Docteur en droit public, avocat et philosophe, enseignant à l’Université de Strasbourg, Ghislain Benhessa vient de publier un essai sur Le Totem de l’Etat de droit. Concept flou, conséquences claires.
Cet “Etat de droit”, objet juridique non identifié, permet de justifier l’omnipotence de l’Etat… et de l’Union européenne. Ainsi, face aux décisions du tribunal constitutionnel polonais, « Bruxelles ne peut plus tergiverser pour défendre les valeurs de l’Union et l’Etat de droit » affirme le journal Le Monde dans un éditorial solennel. Il ne se passe plus une journée sans que responsables politiques, journalistes ou magistrats n’invoquent l’Etat de droit comme pierre angulaire de toute vie démocratique. Mais de quoi parle-t-on exactement ? Et pourquoi le soudain surgissement de cette notion, alors qu’on n’a jamais entendu le général de Gaulle, Georges Pompidou ou même Valéry Giscard d’Estaing lui accorder la moindre considération ?
Dans cette étude détaillée, appuyée sur les principaux arrêts et décisions des tribunaux nationaux et européens, Ghislain Benhessa retrace l’histoire juridique du concept d’Etat de droit et montre comment on est passé pour l’essentiel du « droit de l’Etat » à la prévalence du droit sur l’Etat. Une fois les mécanismes juridiques mis en lumière, le lecteur comprend pourquoi la France ne pourra pas affronter sérieusement les nombreux périls qui approchent (sécuritaires, industriels, géopolitiques ou culturels) dans une configuration où l’Etat est empêché par le Droit et où l’émancipation de l’individu a pris place, de fait, au sommet de la hiérarchie des normes.

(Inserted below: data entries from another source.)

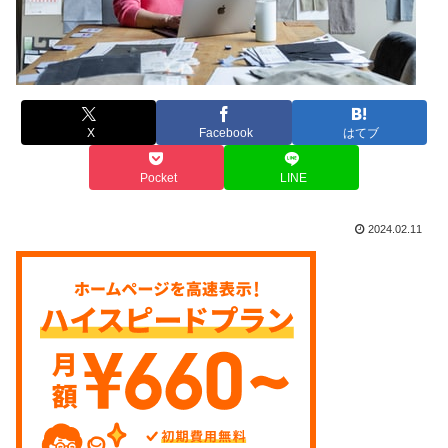
X
Facebook
はてブ
Pocket
LINE
2024.02.11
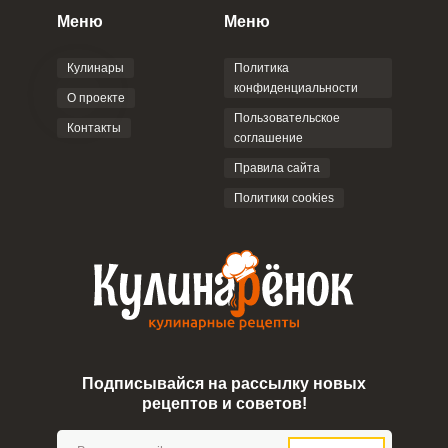
Меню
Меню
Кулинары
Политика
конфиденциальности
О проекте
Пользовательское
Контакты
соглашение
Правила сайта
Политики cookies
Подписывайся на рассылку новых
рецептов и советов!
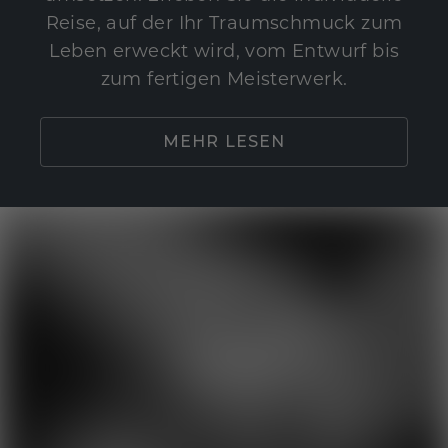
Reise, auf der Ihr Traumschmuck zum
Leben erweckt wird, vom Entwurf bis
zum fertigen Meisterwerk.
MEHR LESEN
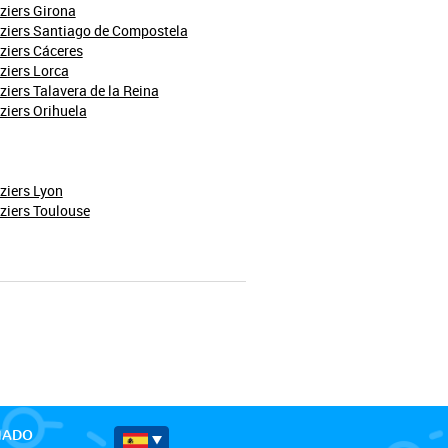
ziers Girona
ziers Santiago de Compostela
ziers Cáceres
ziers Lorca
ziers Talavera de la Reina
ziers Orihuela
ziers Lyon
ziers Toulouse
MADO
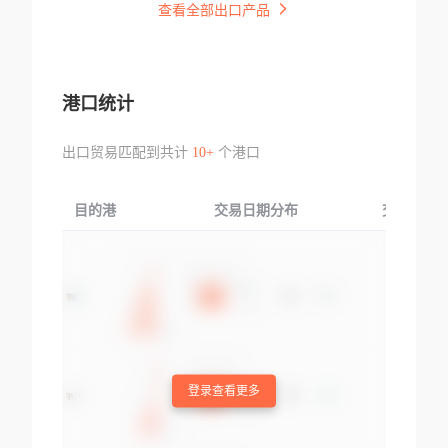
查看全部出口产品
港口统计
出口贸易匹配到共计
10+
个港口
目的港
交易日期分布
交易产品
登录查看更多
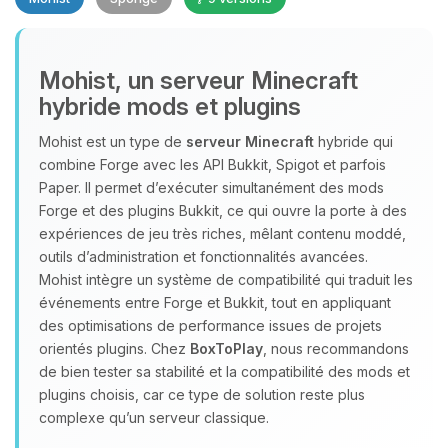
Mohist, un serveur Minecraft
hybride mods et plugins
Youpi, enfin quelqu’un pour me
Mohist est un type de
serveur Minecraft
hybride qui
parler ! Moi c’est Choupy, ton petit
combine Forge avec les API Bukkit, Spigot et parfois
assistant BoxToPlay. Dis-moi ce dont
Paper. Il permet d’exécuter simultanément des mods
tu as besoin et je vais remuer mes
Forge et des plugins Bukkit, ce qui ouvre la porte à des
petits circuits pour t’aider.
expériences de jeu très riches, mêlant contenu moddé,
outils d’administration et fonctionnalités avancées.
07/08/2026 à 07:07
Mohist intègre un système de compatibilité qui traduit les
événements entre Forge et Bukkit, tout en appliquant
des optimisations de performance issues de projets
orientés plugins. Chez
BoxToPlay
, nous recommandons
de bien tester sa stabilité et la compatibilité des mods et
plugins choisis, car ce type de solution reste plus
complexe qu’un serveur classique.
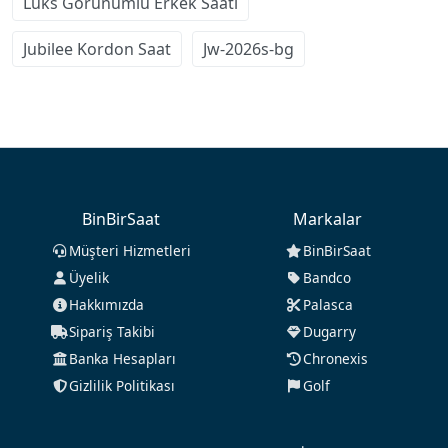
Lüks Görünümlü Erkek Saati
Jubilee Kordon Saat
Jw-2026s-bg
BinBirSaat
Markalar
Müşteri Hizmetleri
BinBirSaat
Üyelik
Bandco
Hakkımızda
Palasca
Sipariş Takibi
Dugarry
Banka Hesapları
Chronexis
Gizlilik Politikası
Golf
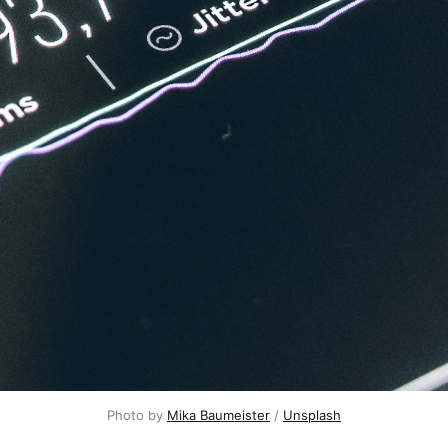
Photo by 
Mika Baumeister
 / 
Unsplash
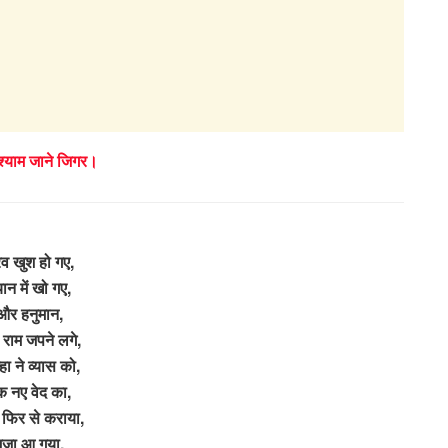
 श्याम जाने जिगर।
रव खुश हो गए,
यान में खो गए,
और हनुमान,
ी राम जपने लगे,
्हा ने व्यास को,
क नए वेद का,
न फिर से कराया,
मजा आ गया,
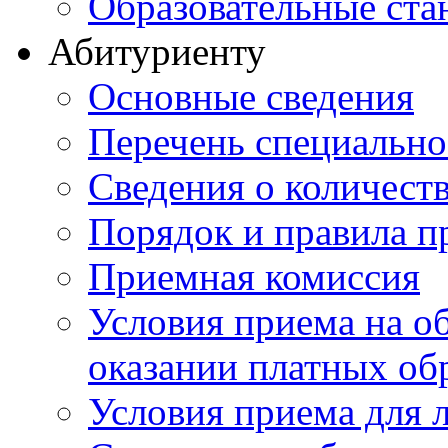
Образовательные ста
Абитуриенту
Основные сведения
Перечень специально
Cведения о количест
Порядок и правила п
Приемная комиссия
Условия приема на о
оказании платных об
Условия приема для 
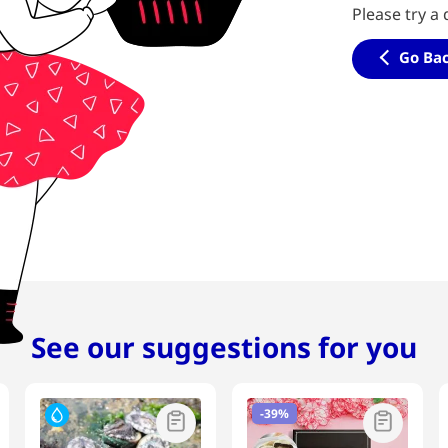
Please try a 
Go Ba
See our suggestions for you
-
39%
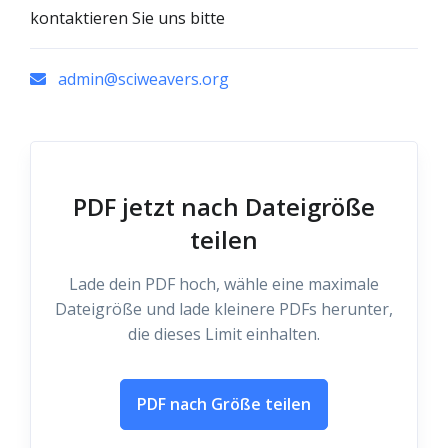
kontaktieren Sie uns bitte
admin@sciweavers.org
PDF jetzt nach Dateigröße
teilen
Lade dein PDF hoch, wähle eine maximale
Dateigröße und lade kleinere PDFs herunter,
die dieses Limit einhalten.
PDF nach Größe teilen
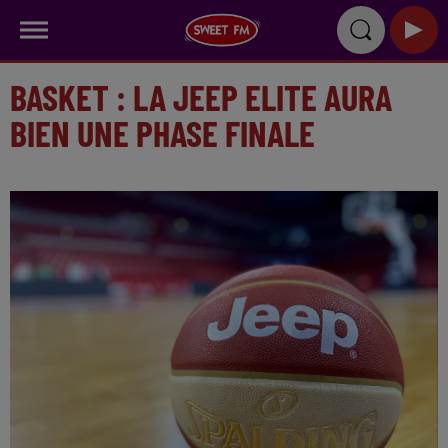
BASKET : LA JEEP ELITE AURA
BIEN UNE PHASE FINALE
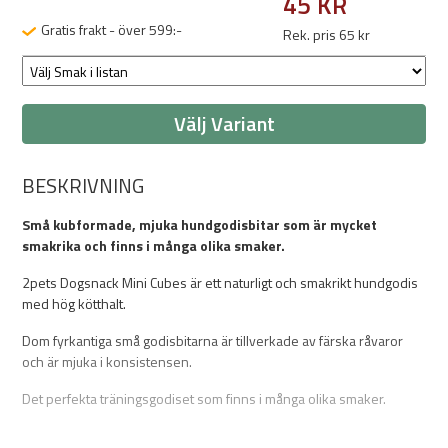
45 KR
Gratis frakt - över 599:-
Rek. pris 65 kr
Välj Variant
BESKRIVNING
Små kubformade, mjuka hundgodisbitar som är mycket
smakrika och finns i många olika smaker.
2pets Dogsnack Mini Cubes är ett naturligt och smakrikt hundgodis
med hög kötthalt.
Dom fyrkantiga små godisbitarna är tillverkade av färska råvaror
och är mjuka i konsistensen.
Det perfekta träningsgodiset som finns i många olika smaker.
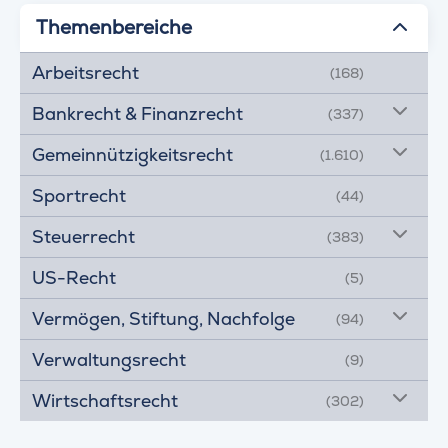
Themenbereiche
Arbeitsrecht
(168)
Bankrecht & Finanzrecht
(337)
Gemeinnützigkeitsrecht
(1.610)
Sportrecht
(44)
Steuerrecht
(383)
US-Recht
(5)
Vermögen, Stiftung, Nachfolge
(94)
Verwaltungsrecht
(9)
Wirtschaftsrecht
(302)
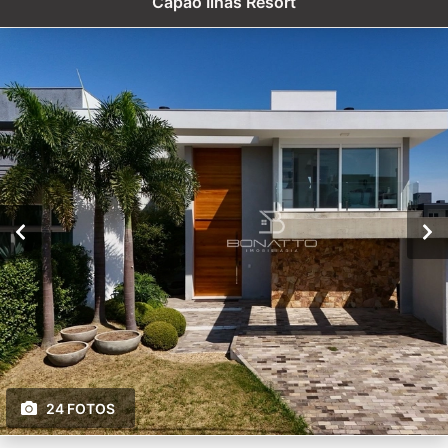
Capão Ilhas Resort
24 FOTOS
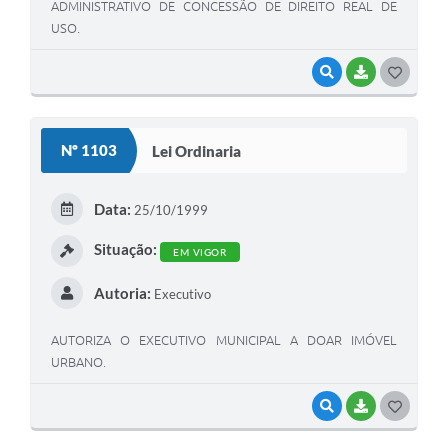
ADMINISTRATIVO DE CONCESSÃO DE DIREITO REAL DE
USO.
VISUALIZAR
BAIXAR
G
O
S
Nº 1103
Lei Ordinaria
T
E
Data:
25/10/1999
I
Situação:
EM VIGOR
Autoria:
Executivo
AUTORIZA O EXECUTIVO MUNICIPAL A DOAR IMÓVEL
URBANO.
VISUALIZAR
BAIXAR
G
O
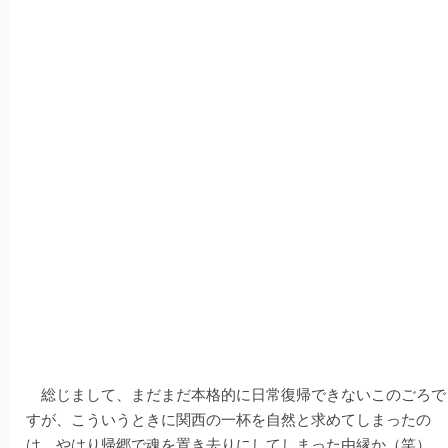
総じまして、まだまだ本格的に日常復帰できないこのごろで
すが、こういうときに関西の一杯を自然と求めてしまったの
は、やはり帰郷で魂を置き去りにしてしまった由縁か（笑）。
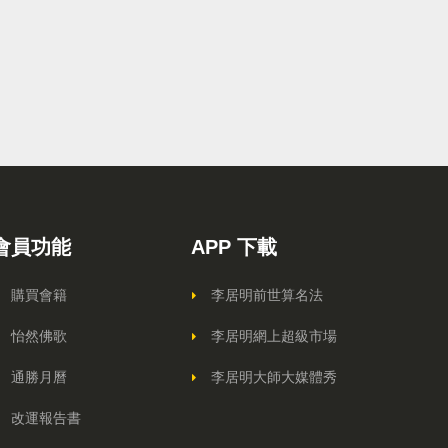
嬰兒床母「百無禁忌」四字平安訣
2026-04-01
向買不到票的 觀眾致歉
2026-03-25
二月二剃龍頭 一年好景樂悠悠
2026-03-18
三月當令轉運 要做三件事
2026-03-11
脫胎換骨入三月 拍枱九下行好運
2026-03-04
會員功能
APP 下載
《粵劇特朗普4.0》 粵劇新浪潮來了！
2026-02-25
購買會籍
李居明前世算名法
大年初五「送五窮」 東南忌見垃圾桶
2026-02-21
怡然佛歌
李居明網上超級市場
馬年開工吉日1459 大年初七大陷阱
2026-02-11
通勝月曆
李居明大師大媒體秀
誰是馬年大贏家？ 兩大高危出生年份
2026-02-04
改運報告書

L’auteur aborde longuement le problème de l’Union européenne : est-elle réformable de l’intérieur, dans le but de faire respecter les souverainetés nationales, ou faut-il en sortir comme l’ont fait les Anglais ?
Si tout le monde – ou presque – voit l’Europe rouler à contresens, un coup de volant suffirait à rétablir sa trajectoire pour l’embrancher sur l’autoroute du succès. Reste à fixer l’amplitude du virage. Or, et c’est tout l’enjeu, la malédiction européenne ne vient pas seulement de ses égarements ou de l’aveuglement coupable de ses élites. L’Union n’est pas à bout de souffle parce qu’elle s’est peu à peu fourvoyée, mais parce qu’elle est dénuée de fondations. A claironner que “L’Europe, c’est la paix”, refrain répété dans tous les programmes scolaires au risque de gavage, tous ont oublié que des hommes de guerre ont extirpé le continent du bourbier totalitaire pour lui permettre de se tenir sur ses pieds.